[Assignment]: Start at the line below containing "table_header [858, 1038, 1039, 1155]" and stop at the line containing "table_cell [708, 1462, 857, 1570]". Repeat every line of that stretch exactly, and nothing outside it.

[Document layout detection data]
● ● ● ● ●

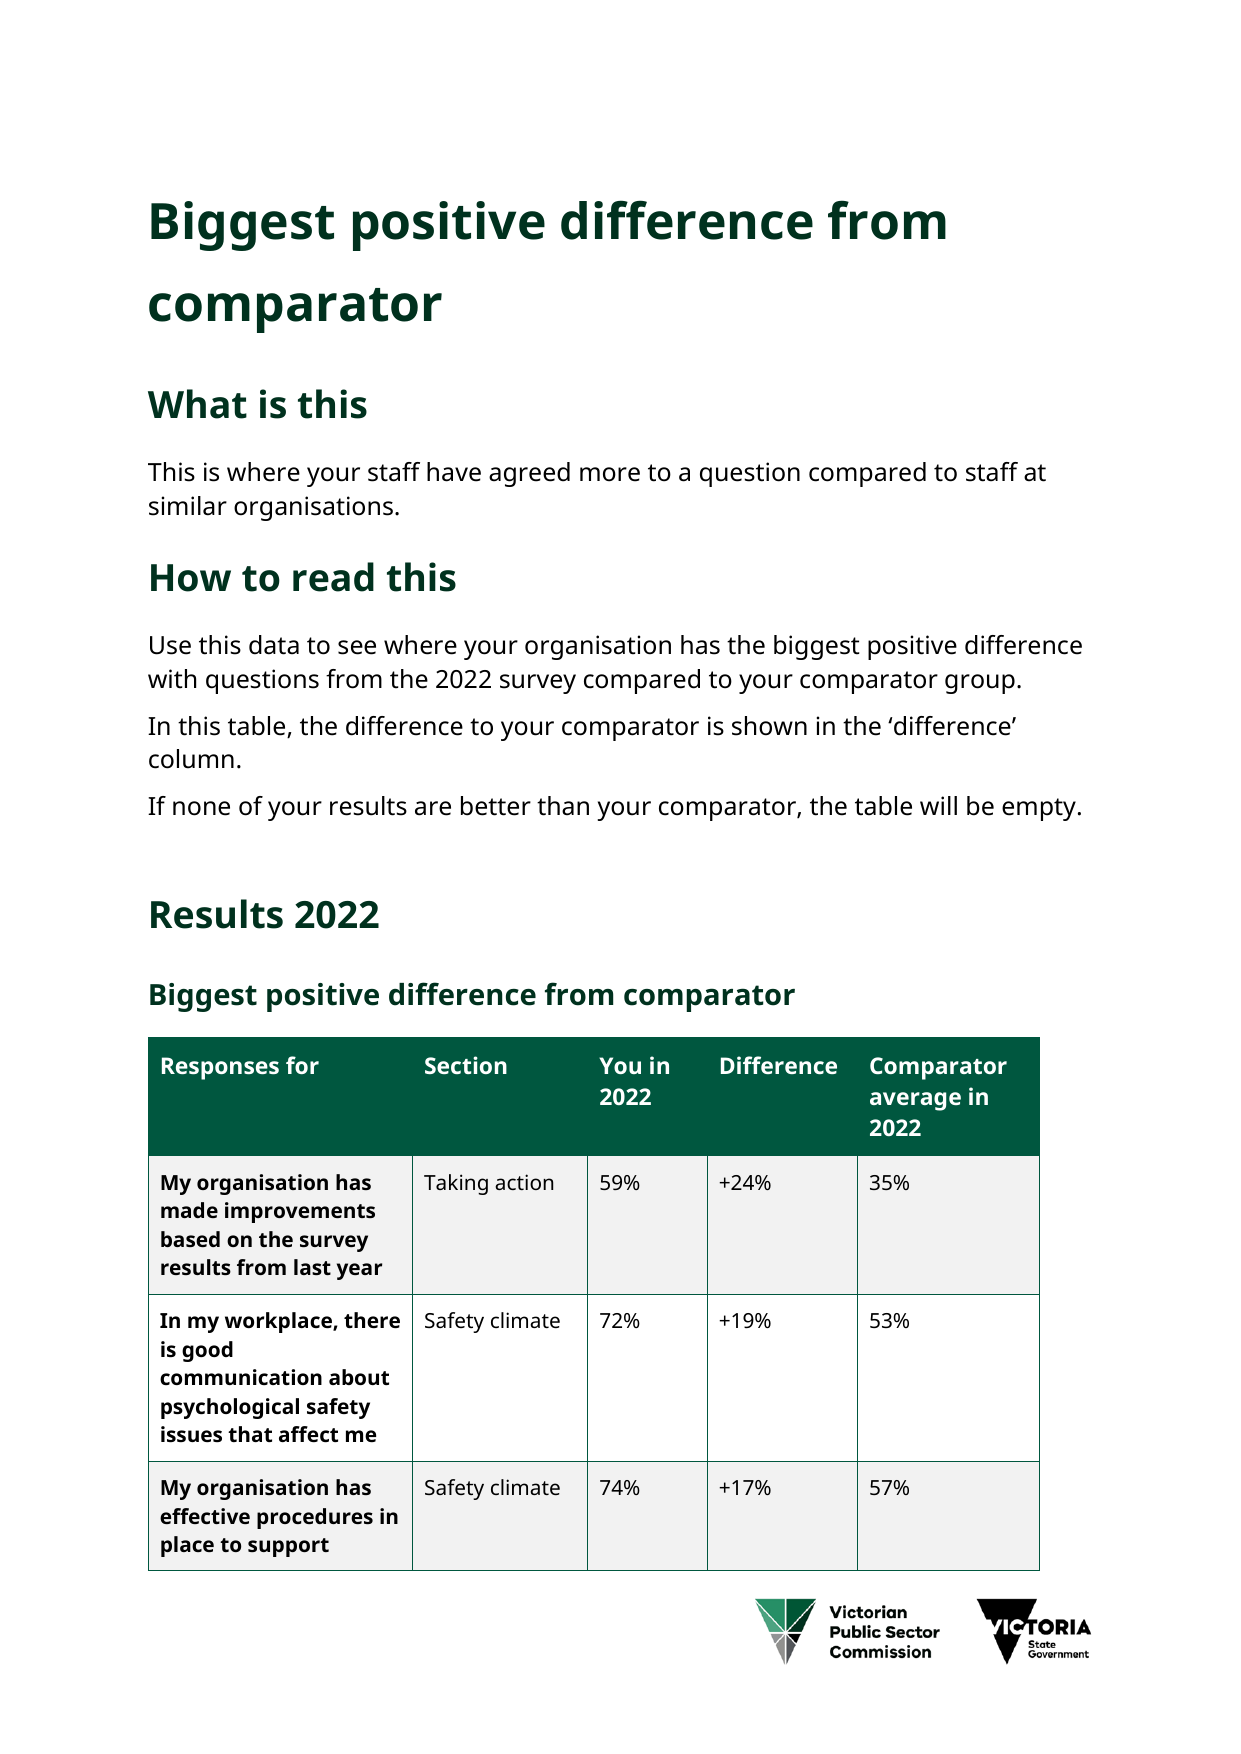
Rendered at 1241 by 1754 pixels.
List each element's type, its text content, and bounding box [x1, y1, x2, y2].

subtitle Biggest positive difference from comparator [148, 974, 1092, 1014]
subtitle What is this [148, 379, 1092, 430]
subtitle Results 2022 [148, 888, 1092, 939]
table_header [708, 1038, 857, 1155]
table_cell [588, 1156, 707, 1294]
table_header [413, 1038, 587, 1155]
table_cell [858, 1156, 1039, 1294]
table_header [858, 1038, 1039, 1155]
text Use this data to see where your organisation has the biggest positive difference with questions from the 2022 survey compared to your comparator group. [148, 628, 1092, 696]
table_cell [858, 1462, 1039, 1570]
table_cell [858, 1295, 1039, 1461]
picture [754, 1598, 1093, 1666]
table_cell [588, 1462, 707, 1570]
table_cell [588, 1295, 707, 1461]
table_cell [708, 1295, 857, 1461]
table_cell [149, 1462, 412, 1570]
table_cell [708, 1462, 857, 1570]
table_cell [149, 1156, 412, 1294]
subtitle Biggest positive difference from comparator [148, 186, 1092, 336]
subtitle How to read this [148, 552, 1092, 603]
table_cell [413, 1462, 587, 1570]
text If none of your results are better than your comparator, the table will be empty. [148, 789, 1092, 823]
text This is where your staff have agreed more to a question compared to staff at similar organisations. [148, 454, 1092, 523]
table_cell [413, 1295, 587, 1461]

● ● ● ● ●

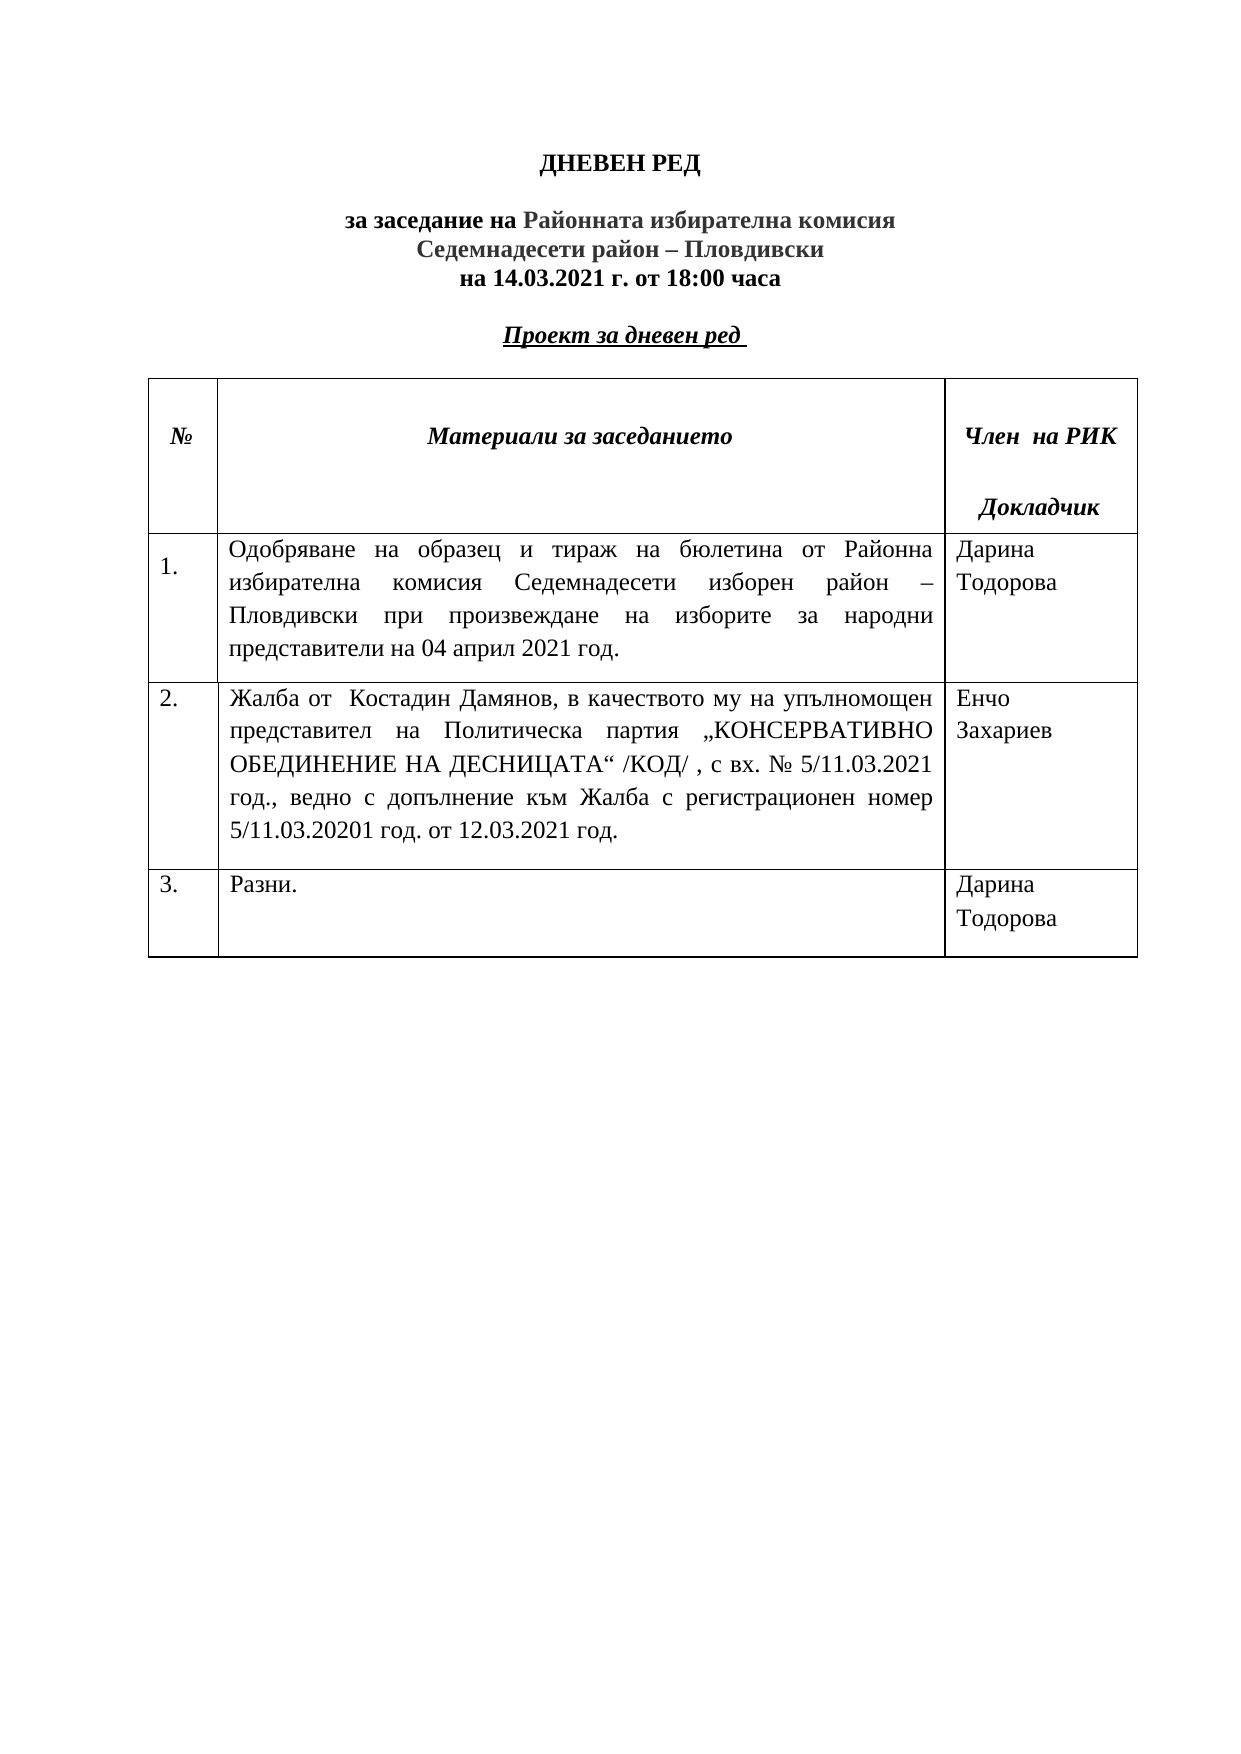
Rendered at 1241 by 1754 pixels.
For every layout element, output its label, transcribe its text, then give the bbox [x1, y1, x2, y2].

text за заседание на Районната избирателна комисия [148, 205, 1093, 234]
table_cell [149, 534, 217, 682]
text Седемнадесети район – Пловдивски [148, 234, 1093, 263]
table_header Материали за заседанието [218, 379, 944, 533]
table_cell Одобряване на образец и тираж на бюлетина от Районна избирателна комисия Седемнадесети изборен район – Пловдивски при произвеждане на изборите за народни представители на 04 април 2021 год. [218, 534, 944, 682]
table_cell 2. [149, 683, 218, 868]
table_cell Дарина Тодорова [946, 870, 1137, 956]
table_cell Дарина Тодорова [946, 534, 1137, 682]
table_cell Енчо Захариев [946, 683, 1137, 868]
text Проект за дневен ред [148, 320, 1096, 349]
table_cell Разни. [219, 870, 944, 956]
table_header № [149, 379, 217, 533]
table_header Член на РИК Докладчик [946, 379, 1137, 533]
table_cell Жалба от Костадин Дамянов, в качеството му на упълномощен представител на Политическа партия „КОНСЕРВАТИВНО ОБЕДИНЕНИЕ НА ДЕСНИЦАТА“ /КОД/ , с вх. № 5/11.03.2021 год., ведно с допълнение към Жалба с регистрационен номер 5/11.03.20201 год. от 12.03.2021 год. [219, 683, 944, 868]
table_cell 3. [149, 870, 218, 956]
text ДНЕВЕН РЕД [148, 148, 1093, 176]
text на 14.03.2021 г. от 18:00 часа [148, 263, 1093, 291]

● ● ● ● ●

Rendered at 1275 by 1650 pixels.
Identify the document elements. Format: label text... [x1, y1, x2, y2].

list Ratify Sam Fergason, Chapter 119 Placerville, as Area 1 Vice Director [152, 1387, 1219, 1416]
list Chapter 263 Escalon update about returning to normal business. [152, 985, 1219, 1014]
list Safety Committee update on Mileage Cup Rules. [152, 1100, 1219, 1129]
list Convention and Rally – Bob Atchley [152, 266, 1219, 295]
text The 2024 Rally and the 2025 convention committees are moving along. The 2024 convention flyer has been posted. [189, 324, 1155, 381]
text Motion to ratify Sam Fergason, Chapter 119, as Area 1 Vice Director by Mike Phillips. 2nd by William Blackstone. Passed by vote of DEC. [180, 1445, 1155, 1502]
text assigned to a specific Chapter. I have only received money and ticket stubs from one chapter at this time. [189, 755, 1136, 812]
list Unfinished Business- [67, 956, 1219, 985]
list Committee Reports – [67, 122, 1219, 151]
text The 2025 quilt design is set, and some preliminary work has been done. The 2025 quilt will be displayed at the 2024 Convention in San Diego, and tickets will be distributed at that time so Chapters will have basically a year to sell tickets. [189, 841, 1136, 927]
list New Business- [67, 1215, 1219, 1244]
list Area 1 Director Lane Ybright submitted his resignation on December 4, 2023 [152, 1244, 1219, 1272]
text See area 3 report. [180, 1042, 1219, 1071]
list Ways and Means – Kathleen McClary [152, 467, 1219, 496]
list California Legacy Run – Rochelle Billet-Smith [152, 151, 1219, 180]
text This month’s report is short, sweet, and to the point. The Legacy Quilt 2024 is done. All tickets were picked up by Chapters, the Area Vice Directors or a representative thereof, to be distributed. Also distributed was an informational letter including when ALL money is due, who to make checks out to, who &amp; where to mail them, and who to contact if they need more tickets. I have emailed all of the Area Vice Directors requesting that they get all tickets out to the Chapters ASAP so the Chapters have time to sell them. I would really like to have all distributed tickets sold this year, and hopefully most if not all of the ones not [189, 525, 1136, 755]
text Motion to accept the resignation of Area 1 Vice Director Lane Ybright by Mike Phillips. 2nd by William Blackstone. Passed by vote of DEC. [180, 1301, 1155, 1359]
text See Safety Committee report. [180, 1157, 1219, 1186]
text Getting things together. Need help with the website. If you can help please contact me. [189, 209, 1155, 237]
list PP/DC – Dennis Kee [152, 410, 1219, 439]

● ● ● ● ●

[Exercise solution]:
table_header [858, 1038, 1039, 1155]
text Use this data to see where your organisation has the biggest positive difference with questions from the 2022 survey compared to your comparator group. [148, 628, 1092, 696]
table_cell [858, 1462, 1039, 1570]
table_cell [858, 1295, 1039, 1461]
picture [754, 1598, 1093, 1666]
table_cell [588, 1462, 707, 1570]
table_cell [588, 1295, 707, 1461]
table_cell [708, 1295, 857, 1461]
table_cell [149, 1462, 412, 1570]
table_cell [708, 1462, 857, 1570]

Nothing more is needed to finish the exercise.